I know people who grow old and bitter. I want to keep making a
I know people who grow old and bitter. I want to keep making a fresh start. I don't want them to defeat me. That would be suicidal.
Hear the voice of Robert Wyatt, the musician who, though broken in body, remained unbroken in spirit. He declared: “I know people who grow old and bitter. I want to keep making a fresh start. I don't want them to defeat me. That would be suicidal.” In these words lies a flame of defiance, a sacred cry against despair. He teaches us that bitterness is not the natural fruit of age, but the corruption of the heart when hope is abandoned. To grow old is inevitable, but to grow bitter is a choice—a slow poisoning of the soul.
In the ancient way, bitterness was seen as rust upon the spirit, eating away at joy, corroding the bonds between man and his fellows. It creeps in silently, feeding on disappointment and envy, until the heart becomes a stone. But Wyatt lifts the banner of fresh beginnings. He reminds us that each day is a chance to start anew, to breathe life into weary bones, to refuse the chains of the past. To surrender to bitterness is to die before death, to commit a kind of suicide of the spirit.
Consider the story of Marcus Aurelius, the philosopher-emperor of Rome. Surrounded by treachery, plagued by war, pressed by the weight of empire, he could have grown bitter and cold. Yet in his writings he exhorts himself daily to begin again, to live with virtue, to guard the soul against resentment. He teaches that the enemy is not hardship, but the soul’s own surrender to bitterness. In this he stands with Wyatt, declaring that renewal must be chosen, even in the final years of life.
Contrast this with the tale of those who hardened in age, clinging to resentment like armor. Think of King Lear, who in his blindness and pride cast out his faithful daughter, only to be left broken and embittered. His downfall was not in age itself, but in his refusal to seek a new beginning when folly was revealed. Thus, his spirit crumbled, and his bitterness led him to ruin. The lesson is stark: bitterness is a defeat greater than any inflicted by others, for it comes from within.

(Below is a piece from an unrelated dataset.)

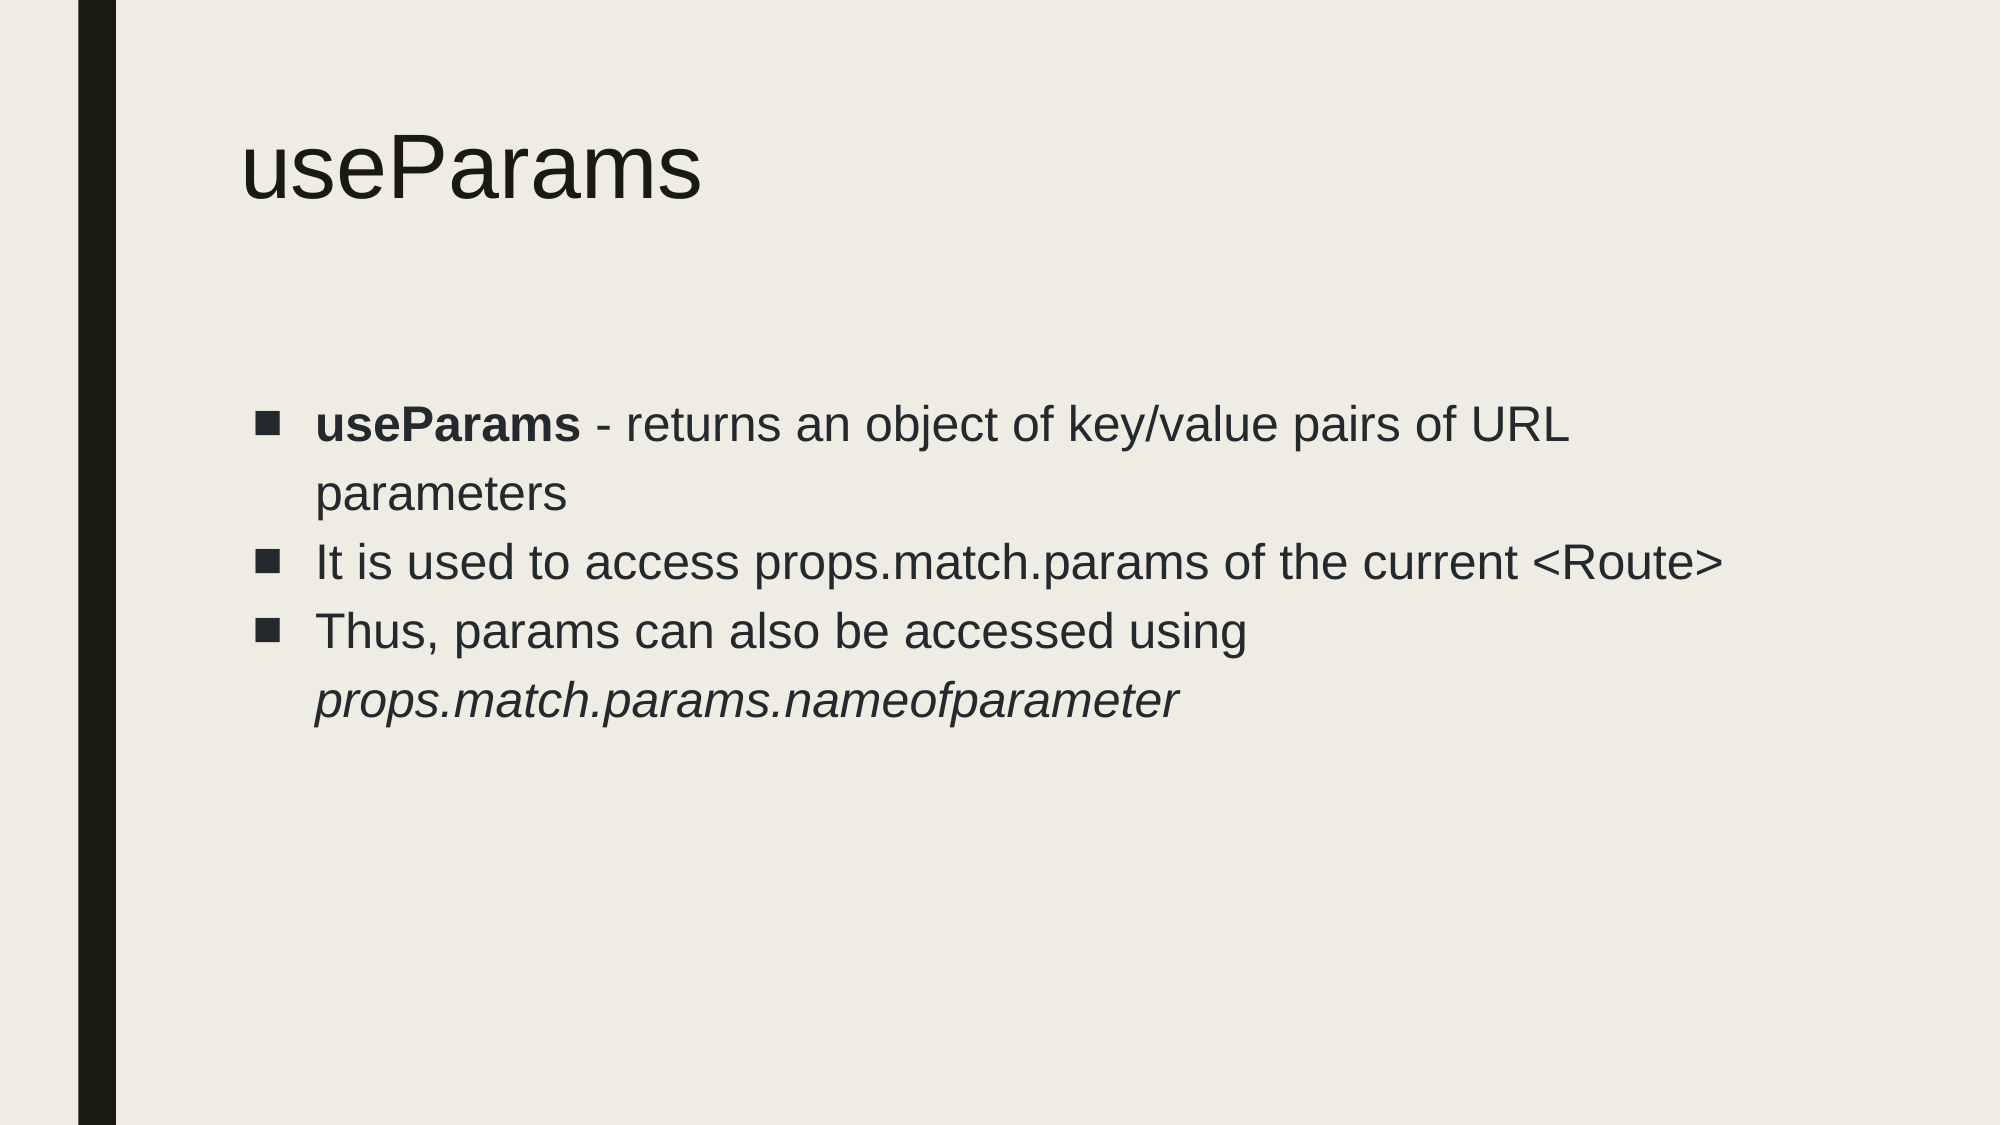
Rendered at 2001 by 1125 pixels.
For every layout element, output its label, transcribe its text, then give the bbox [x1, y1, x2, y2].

title useParams [225, 112, 1800, 357]
list useParams - returns an object of key/value pairs of URL parameters It is used to access props.match.params of the current <Route> Thus, params can also be accessed using props.match.params.nameofparameter [225, 375, 1800, 963]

Wyatt’s own life speaks louder than his words. After the accident that left him paralyzed, he could have withdrawn into despair, a man imprisoned by bitterness. Yet he chose music again. He chose to create, to sing, to transform his pain into beauty. In his art, he made a fresh start, not once, but again and again. His defiance was not against fate, but against bitterness itself. He knew that surrendering to it would be a true death, even as his body still breathed.
So what must you learn, O listener of this wisdom? Guard your heart against the creeping shadow of resentment. Do not let age, failure, or loss harden you into stone. Each dawn is an invitation to begin anew. Make it your practice to forgive swiftly, to release what weighs upon the heart, and to seek fresh creation in your life—whether in art, in love, in service, or in the smallest act of kindness. To choose bitterness is to choose defeat; to choose renewal is to choose life.
Practical steps stand before you: reflect each evening, and ask, “Where has bitterness touched me today?” Root it out before it takes hold. In hardship, search not for reasons to curse, but for ways to begin again. Create something small each day, a word, a gesture, a thought of gratitude, that affirms your refusal to be conquered by despair. Surround yourself with those who choose life, not bitterness, for the company of the bitter can infect the soul like disease.
Thus remember Wyatt’s teaching: bitterness is defeat, renewal is victory. To make a fresh start is not weakness, but the highest courage. For the one who rises anew, no matter how many times they have fallen, is unconquerable. Let not the years defeat you. Begin again, and again, and again—until your last breath sings not of bitterness, but of life fully lived.